大法弟子不能不學法。拘留所裏沒有大法經書,但我們每天都背法。新《論語》每天必背,幾天後,四人都背會了《道法》。此外,《轉法輪》、《精進要旨》、《洪吟》、《洪吟二》、《洪吟三》中的經文能背多少就背多少。

除了學法,我們每天都商量怎麼講真相、發正念、解體邪惡的迫害。在拘室內,只要我們四人一散開,就各自找合適的人講真相,或者相互配合,有人講真相,其他人就發正念,解體另外空間阻止眾生聽真相的邪惡。

A同修從被綁架那刻起,一路都在講真相。管你是派出所、拘留所的警察,還是「六一零」的人,走哪講哪,逢人便講。被拉到拘留所來在門口辦理手續時,還跟那個保安講了真相,時間太短,沒來得及勸其三退,還惦記著出去的時候幫他做三退呢。

A幾乎每天都充份利用放風時間給警察講真相,見一個講一個。無論對方甚麼態度,總是直視著對方的眼睛,面帶微笑,按照自己的思路去講,不為對方的表現所動,獄警都能被她勸退。有一次,她當著同拘室所有被拘人員和三個獄警的面大大方方講真相,其中一個獄警企圖阻止,另一個獄警說,讓她說吧。

有一次,因我們給室友教功,獄警把我們四人單獨叫出去訓話,這剛好給了我們講真相的機會。獄警說,A同修講的太多,不讓她講了。這時B同修就站出來講,我們其他三人默默發正念。獄警聽著並連連說是,最後這個獄警當著我們四人的面同意三退。

C同修親和力很強,又是我們四人中的長者。我們要求與拘留所所長對話,要求立即釋放,獄警讓C同修代表我們四人去跟副所長對話。她就堂堂正正去講真相、勸退。她對同室被關押的犯人和善、熱情,使她們消除了對法輪功的誤解,她們都願意跟她嘮家常。

已存資料條目:
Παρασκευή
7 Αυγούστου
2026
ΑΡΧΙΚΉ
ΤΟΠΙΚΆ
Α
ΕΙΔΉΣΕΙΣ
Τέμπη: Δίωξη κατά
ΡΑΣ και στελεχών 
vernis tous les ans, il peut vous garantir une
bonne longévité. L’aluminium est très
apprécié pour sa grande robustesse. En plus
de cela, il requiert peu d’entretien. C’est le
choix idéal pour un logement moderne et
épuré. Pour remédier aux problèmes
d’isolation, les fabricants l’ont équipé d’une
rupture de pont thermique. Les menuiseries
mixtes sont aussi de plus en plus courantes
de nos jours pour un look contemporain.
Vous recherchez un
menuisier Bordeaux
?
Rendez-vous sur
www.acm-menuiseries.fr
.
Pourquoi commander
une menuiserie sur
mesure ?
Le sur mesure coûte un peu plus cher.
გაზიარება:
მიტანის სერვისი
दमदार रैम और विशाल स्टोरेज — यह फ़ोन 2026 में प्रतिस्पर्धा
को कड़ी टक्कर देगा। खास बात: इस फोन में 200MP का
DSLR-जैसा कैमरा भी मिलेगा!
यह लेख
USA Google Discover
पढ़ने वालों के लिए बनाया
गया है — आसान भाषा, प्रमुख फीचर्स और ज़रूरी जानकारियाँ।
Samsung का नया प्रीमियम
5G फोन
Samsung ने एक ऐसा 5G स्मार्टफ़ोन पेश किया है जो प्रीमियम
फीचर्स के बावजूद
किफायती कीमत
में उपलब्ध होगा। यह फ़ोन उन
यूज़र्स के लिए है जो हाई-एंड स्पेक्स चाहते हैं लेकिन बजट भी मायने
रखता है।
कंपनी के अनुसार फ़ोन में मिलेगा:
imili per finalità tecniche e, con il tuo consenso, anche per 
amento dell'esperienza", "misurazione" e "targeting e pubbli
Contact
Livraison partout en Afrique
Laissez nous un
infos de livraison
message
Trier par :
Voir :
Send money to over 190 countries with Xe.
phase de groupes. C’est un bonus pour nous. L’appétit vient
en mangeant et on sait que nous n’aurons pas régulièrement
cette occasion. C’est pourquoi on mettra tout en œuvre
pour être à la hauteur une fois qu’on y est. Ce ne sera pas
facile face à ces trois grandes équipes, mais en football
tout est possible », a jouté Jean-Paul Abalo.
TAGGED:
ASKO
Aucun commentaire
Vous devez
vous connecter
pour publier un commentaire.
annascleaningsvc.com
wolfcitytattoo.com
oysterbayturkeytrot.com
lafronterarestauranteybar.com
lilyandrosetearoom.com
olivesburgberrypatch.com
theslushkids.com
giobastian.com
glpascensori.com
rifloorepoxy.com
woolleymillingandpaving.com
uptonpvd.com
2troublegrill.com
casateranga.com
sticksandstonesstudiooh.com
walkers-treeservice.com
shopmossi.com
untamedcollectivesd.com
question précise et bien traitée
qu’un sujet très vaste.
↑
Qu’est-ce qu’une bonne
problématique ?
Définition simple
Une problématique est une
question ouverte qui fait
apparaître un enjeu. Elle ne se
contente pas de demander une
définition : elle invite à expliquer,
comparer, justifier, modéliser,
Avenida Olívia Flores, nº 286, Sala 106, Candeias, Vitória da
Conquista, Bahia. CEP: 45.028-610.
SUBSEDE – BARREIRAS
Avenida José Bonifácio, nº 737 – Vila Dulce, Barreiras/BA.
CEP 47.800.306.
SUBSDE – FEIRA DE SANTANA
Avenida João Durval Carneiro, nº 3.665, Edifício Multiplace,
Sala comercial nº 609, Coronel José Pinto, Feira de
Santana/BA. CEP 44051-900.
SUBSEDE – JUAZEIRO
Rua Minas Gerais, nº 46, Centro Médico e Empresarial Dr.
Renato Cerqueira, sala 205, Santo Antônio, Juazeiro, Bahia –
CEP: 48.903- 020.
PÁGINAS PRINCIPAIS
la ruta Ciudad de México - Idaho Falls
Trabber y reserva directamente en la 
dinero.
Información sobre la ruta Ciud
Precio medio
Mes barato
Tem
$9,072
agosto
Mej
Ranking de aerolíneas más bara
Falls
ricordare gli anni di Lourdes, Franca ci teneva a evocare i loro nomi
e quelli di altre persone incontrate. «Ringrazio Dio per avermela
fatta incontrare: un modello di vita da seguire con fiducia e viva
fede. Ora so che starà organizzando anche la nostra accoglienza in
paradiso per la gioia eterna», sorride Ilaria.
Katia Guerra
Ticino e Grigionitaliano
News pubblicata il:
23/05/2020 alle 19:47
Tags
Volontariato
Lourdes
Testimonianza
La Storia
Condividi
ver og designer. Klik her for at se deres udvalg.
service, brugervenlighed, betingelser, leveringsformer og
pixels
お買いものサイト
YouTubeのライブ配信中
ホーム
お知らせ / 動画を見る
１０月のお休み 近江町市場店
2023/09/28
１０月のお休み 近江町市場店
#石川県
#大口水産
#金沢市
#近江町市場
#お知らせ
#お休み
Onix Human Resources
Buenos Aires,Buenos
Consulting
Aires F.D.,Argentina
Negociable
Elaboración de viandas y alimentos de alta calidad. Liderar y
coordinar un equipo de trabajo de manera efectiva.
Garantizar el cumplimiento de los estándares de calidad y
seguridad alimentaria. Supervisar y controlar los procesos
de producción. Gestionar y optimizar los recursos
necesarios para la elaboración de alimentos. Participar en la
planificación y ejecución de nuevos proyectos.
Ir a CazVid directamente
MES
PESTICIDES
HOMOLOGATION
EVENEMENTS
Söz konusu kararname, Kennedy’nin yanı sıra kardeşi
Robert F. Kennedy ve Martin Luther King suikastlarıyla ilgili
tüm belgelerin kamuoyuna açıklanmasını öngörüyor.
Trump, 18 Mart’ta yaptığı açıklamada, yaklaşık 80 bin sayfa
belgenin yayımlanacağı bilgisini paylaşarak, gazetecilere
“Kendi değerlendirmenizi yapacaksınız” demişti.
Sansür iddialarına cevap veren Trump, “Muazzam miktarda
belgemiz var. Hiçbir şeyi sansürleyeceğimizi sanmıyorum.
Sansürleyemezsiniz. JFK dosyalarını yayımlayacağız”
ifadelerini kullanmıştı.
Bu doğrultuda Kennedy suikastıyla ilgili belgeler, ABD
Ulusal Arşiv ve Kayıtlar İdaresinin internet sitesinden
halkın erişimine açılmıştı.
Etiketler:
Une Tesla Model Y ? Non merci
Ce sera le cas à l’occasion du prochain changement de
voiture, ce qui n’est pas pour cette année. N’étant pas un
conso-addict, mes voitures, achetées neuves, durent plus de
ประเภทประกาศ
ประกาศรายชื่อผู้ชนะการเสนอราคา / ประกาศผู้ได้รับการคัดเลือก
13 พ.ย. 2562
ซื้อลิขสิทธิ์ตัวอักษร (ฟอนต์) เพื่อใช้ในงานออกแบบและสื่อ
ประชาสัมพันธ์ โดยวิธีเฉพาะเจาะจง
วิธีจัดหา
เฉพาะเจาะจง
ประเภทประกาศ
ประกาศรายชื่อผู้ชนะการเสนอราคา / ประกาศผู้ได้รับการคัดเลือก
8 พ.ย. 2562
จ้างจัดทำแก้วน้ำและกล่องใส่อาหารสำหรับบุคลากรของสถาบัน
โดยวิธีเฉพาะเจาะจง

思考題 >>
**A.** 請把原文段落中的「C同修親和力很強,又是我們四人中的長者。」這句話譯成英文。
**B.** 請接著原文段落的最後一句往下續寫。

練習解答 >>
**A.** Fellow practitioner C was very approachable and was also the eldest of the four of us.

**B.**
有一次,一個女孩子被關進來時已過了午餐時間,C同修就拿出自己在拘留所高價買來的牛奶、泡麵、沙琪瑪給她吃,這個女孩子感動的哭了。她說,知道這地方不是啥好地方,硬著心腸進來,沒想到有這麼好的人真心待她。

我沒做到給警察講真相,但我會教同修背經文,教大夥唱有關大法的歌曲,給她們講善待大法得福報的故事和神傳文化故事;我也會在早上警察巡房時當著這些警察和被拘人員的面,提出立即釋放的要求,並聲明:任何迫害都是我們再次訴江的證據。

向內找 修正自己

在拘留所裏,我們四人最常討論的一個問題就是:訴江是正法進程推進的必然結果。十幾萬人訴江,給公檢法系統、郵政系統眾生一次擺放自己位置的機會。很多人站在正義的一邊,對推進訴江大潮做了他們應該做的,給自己的未來種下了福報的種子,這才是師父要的。而我們四人被迫害關到派出所、拘留所,使這裏的眾生留下污點,造成很大損失,這不是師父要的。這一定是我們自身有漏,被邪惡鑽了空子。那麼我們漏在哪裏?

A同修說,她獨自一人租房子住,不是身份證上的地址,以為邪惡找不到她,是怕心;此外控告信發件人地址沒有用真實地址,這是不真。

B同修說,自己在寫控告信的動機上有太多的雜念,一是過關的想法,想證明自己站出來了;二是戶口不在本地,以為邪惡找不到自己,有怕心;三是夫妻同修大法,自己先寫,說有啥事家裏有頂樑柱頂著,都是常人的利益之心。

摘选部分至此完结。